The review identified thousands of records that appeared to be duplicate entries or were rife with inaccurate or missing data. It concluded that the information and documents that applicants presented were routinely not confirmed.
Whether driver's licenses, home addresses or employment income, the lack of verification meant that applicants could "misrepresent facts to obtain eligibility and the misrepresentation may go undetected."
From June 2006 to mid-November 2007, the period covered by the audit, some addresses showed up repeatedly. Thirty-three recipients claimed to live at one location. A large apartment building at an address might explain such high numbers, or fraud could be the reason, the audit said. In many cases, the letters applicants used to prove their residency in the District were signed by relatives or friends.
The audit also found many cases in which multiple payments were made to the same person or payments were issued after an individual's eligibility had expired. Those frequently involved men and women who should have been transferred onto Medicaid and Medicare when they turned 65, including three dozen people who remained in the Alliance despite being in their 70s.
The review, conducted at the Health Department's request by the public accounting and management firm Bert Smith & Co., includes numerous recommendations dealing with increased staffing, tougher documentation requirements and more timely investigations. Responsibility for changes will fall to the city's Income Maintenance Administration, the agency that determines eligibility.
More than 45,000 District residents are part of the Alliance, pushing its annual cost to $129 million. The program was created after D.C. General Hospital closed in 2001, but the number of residents enrolled has increased sharply in the past two years. Participants are 19 and older, uninsured or underinsured, and ineligible for other public-assistance programs. Their annual income cannot exceed 200 percent of federal poverty levels, or about $21,000 for a person living alone.

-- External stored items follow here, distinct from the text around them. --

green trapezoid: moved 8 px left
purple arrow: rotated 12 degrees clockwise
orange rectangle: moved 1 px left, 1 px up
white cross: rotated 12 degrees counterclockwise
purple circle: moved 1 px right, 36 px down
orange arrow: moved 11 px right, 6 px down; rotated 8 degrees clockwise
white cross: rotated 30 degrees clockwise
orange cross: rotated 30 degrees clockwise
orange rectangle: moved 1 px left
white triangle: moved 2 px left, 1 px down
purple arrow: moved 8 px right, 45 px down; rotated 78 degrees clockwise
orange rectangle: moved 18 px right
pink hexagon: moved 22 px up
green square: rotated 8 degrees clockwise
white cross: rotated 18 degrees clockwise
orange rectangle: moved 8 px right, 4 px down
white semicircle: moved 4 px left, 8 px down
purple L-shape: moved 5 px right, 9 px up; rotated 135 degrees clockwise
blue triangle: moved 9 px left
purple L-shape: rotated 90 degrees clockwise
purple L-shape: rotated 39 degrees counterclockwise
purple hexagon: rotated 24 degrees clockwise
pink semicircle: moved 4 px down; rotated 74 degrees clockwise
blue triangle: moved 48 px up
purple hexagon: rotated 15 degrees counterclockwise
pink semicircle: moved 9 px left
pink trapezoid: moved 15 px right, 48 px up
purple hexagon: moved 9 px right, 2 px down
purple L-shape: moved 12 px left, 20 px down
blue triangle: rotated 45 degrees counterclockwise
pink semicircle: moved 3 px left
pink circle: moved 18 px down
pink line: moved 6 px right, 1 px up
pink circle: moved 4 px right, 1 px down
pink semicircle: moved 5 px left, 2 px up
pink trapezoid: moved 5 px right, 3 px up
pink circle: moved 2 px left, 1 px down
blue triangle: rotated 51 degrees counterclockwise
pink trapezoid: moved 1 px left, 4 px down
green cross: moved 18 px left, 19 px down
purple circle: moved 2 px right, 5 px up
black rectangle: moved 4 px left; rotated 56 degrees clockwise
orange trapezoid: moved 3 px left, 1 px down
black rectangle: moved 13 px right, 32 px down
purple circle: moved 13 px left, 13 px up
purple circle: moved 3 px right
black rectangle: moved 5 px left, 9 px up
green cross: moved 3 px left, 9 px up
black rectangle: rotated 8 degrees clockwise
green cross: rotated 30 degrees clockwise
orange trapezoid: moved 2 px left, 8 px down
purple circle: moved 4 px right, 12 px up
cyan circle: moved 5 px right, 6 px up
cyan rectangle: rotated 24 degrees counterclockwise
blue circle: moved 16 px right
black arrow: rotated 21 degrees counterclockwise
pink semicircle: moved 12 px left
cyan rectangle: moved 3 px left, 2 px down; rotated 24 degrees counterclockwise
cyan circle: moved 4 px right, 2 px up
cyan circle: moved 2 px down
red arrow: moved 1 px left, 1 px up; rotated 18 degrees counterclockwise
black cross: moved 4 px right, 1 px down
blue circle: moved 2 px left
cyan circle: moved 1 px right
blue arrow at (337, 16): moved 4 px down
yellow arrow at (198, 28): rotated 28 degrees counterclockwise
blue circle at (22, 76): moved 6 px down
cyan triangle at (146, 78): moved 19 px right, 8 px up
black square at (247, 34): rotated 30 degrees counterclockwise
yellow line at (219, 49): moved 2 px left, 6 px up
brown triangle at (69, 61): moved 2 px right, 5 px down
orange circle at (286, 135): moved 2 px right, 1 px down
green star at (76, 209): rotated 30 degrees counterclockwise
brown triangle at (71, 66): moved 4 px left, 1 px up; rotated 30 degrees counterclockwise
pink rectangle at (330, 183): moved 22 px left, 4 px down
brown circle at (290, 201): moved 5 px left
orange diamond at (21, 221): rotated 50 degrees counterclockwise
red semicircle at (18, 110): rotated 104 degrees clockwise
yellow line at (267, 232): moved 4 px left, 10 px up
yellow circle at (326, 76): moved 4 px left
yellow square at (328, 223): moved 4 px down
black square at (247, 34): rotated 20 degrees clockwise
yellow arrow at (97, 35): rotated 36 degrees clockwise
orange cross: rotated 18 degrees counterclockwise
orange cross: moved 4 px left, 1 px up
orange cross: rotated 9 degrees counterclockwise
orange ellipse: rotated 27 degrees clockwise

In response to the audit, Mayor Adrian M. Fenty (D) and Carlos Cano, interim director of the Health Department, released a plan yesterday to close loopholes and ensure that only qualified residents receive coverage. Among its measures: additional staff training on how to screen and enroll beneficiaries; more community education on the program's rules; and prompt transfers of seniors to Medicare and Medicaid, programs that are supported by federal funds.
The Income Maintenance Administration also hopes to work more with other jurisdictions to identify, through database comparisons, nonresidents seeking District benefits, the plan says.
"The District has made great strides in reducing barriers for enrollment for these populations and will continue to maintain our promise to provide health-care services to all District residents," Fenty said.